L’artefatto spazio-cibernetico viene dunque percepito e interpretato come una specie di “partizione protetta” della “realtà vera” ma una partizione che pur ereditandone ogni proprietà, ne rimane allo stesso tempo avulsa. Tutto sommato qualcosa di molto simile ad una “coltura da laboratorio” (dove per laboratorio s’intende l’insieme dei server, dei computer, dei dati, delle informazioni, dei soggetti, degli oggetti e delle “cose” interconnesse, oltre che di tutte le relative relazioni che tra tali oggetti intercorrono). Un laboratorio dedicato all’esercizio sperimentale degli equilibri di potere dove si può “esistere in potenza” e al tempo stesso – proprio in virtù di ciò – sperare di poter esercitare una influenza, quindi un potere concreto, anche sulla realtà “convenzionale”.
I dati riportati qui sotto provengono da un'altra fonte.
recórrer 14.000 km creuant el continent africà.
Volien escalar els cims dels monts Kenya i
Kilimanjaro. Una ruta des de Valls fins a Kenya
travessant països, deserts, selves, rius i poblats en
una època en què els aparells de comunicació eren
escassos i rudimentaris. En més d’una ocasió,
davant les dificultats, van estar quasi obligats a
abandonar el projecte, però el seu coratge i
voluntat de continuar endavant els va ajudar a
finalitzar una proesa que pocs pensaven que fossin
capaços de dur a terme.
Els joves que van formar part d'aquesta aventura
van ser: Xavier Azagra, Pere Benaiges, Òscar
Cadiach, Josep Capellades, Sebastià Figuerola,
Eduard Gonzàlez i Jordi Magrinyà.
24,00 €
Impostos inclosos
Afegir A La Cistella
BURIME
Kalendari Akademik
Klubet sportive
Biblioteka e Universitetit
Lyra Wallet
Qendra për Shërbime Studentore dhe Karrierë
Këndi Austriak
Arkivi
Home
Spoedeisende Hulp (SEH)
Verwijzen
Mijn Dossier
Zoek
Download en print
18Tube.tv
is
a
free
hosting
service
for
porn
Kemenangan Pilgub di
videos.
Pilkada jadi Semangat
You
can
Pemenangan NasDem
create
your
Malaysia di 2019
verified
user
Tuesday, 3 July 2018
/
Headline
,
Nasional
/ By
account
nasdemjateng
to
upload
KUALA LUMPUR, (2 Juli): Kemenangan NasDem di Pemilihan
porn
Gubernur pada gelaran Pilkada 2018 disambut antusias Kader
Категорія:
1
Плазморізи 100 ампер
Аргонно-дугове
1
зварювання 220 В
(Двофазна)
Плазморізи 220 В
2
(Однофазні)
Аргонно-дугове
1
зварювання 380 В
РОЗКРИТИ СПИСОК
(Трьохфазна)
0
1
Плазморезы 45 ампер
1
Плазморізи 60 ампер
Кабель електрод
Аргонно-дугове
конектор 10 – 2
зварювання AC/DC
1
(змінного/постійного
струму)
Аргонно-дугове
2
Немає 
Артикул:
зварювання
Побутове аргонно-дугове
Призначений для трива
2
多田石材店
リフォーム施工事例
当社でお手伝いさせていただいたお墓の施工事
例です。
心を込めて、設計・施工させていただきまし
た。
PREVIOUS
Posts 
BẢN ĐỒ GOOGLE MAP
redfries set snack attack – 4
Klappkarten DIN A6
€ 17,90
In questo teatro strategico i cyberlemmi sono la grammatica delle narrazioni esistenti all’interno della coltura e i cybercommand sono gli “avatar” – ibridi genetici, interfacce organiche tra specie e ambienti diversi – attraverso le quali le macro organizzazioni “esistono in potenza” nel cyberspazio costruendo un potere “virtuale” – dual use, si direbbe – in modo tale da renderlo portabile anche nella “realtà vera”.

L’inghippo rimane – come sostenuto quattro anni fa in “Critica alla ragion cyber” – nel voler per forza considerare il cyberspazio (qualsiasi cosa sia e in qualsiasi modo si voglia definire) come qualcosa che non appartiene alla realtà, nel voler per forza di cosa discriminare tra l’on-line e l’off-line, come se i due ambienti avessero una qualche soluzione di continuità, senza voler comprendere che è sull’on-life che – anche l’intelligence e gli studi strategici – debbono concentrasi.

E proprio sull’on-life dovrebbero concentrarsi anche la politica e i governi, specie quando si tratta di selezionare le risorse che poi saranno consultate in sede di indirizzo e sviluppo strategico delle politiche per la sicurezza (più o meno cibernetica…) di un Paese.

Poscritto: “…che gli Dei della Cibernetica ci perdonino tutti” (cit.)